Mira had known things were bad, heard the murmurs in corridors, seen the guarded looks on attendants faces. But Anyerit was the truth laid bare. People were going hungry. Families were being torn apart. The council’s silence wasn’t strategy, it was neglect.
Brahn turned to her, expectant, waiting for a suggestion. For the first time, Mira saw a path forward. She wasn’t just sitting at the table as Tharion’s silent shadow, absorbing strategy and watching others lead. She had a voice, and she could use it. She could act. An old instinct to defer, to stay quiet, flickered and died. She met Brahn’s gaze. His eyes sharpened, and the faintest nod told her he was with her. Encouraging. Ready.

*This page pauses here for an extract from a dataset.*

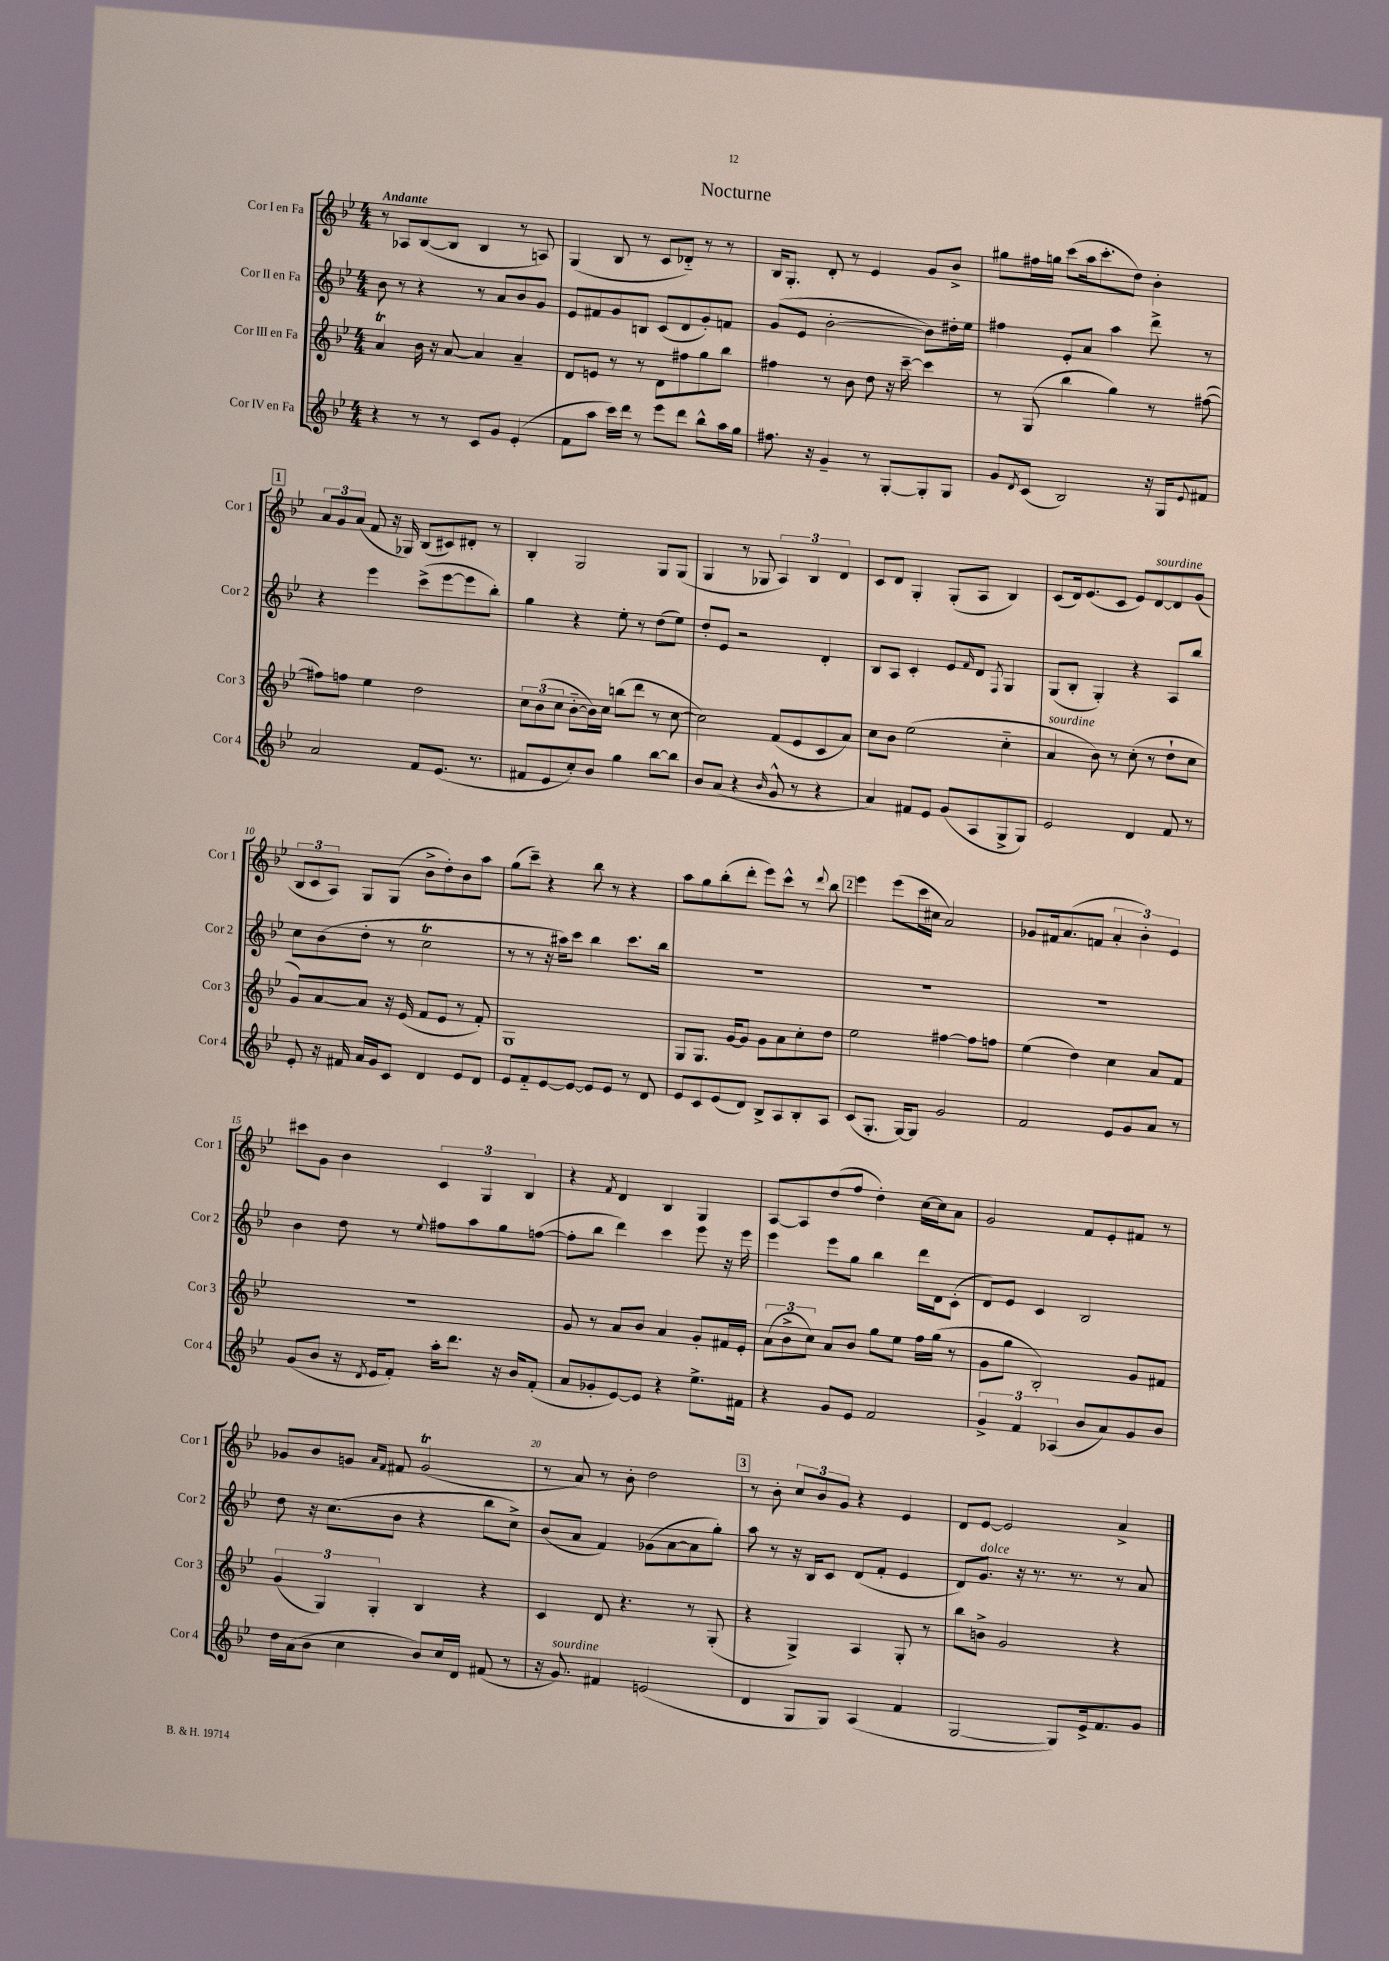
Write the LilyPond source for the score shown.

She drew a breath and spoke, “We need something that shakes the council into seeing the consequence of what they refuse to.”
Brahn moved past the hearths to a door tucked behind a rack of drying herbs. He opened it without a word, revealing a narrow alcove. A single small box sat in thecorner. He crouched and opened it, pulling free a thick roll of parchment, its edges worn. He brought it to the table and spread it open. A map of the region, hand-marked with inked trails, ridgelines, and trade paths.
Mira and Tharion stepped in close. Brahn tapped a thin route carved along the eastern side of the mountains.
“There’s a Khadrador supply convoy running this path. We think it’s small. Fast-moving. Carts. If they’re cutting through the Ridgelands, they’re doing it to stay out of sight.” Brahn looked between them. “I want to hit it. Clean. No bodies. Just enough damage to throw off their schedule and send a message. To them and to our council.”
Tharion studied the route. Mira leaned in, scanning the map. Her fingers hovered over the lines, the terrain shifting in her mind from ink to stone in her mind.
“They wouldn’t use the lower pass,” she murmured. “Too exposed. If they’re smart, they’ll take the spine trail and keep low.”
Brahn nodded. “That was my guess.”
She traced a bend higher up. “What about here? It bottlenecks between the hills. Steep on both sides. Sheltered from the wind. Perfect for an ambush.”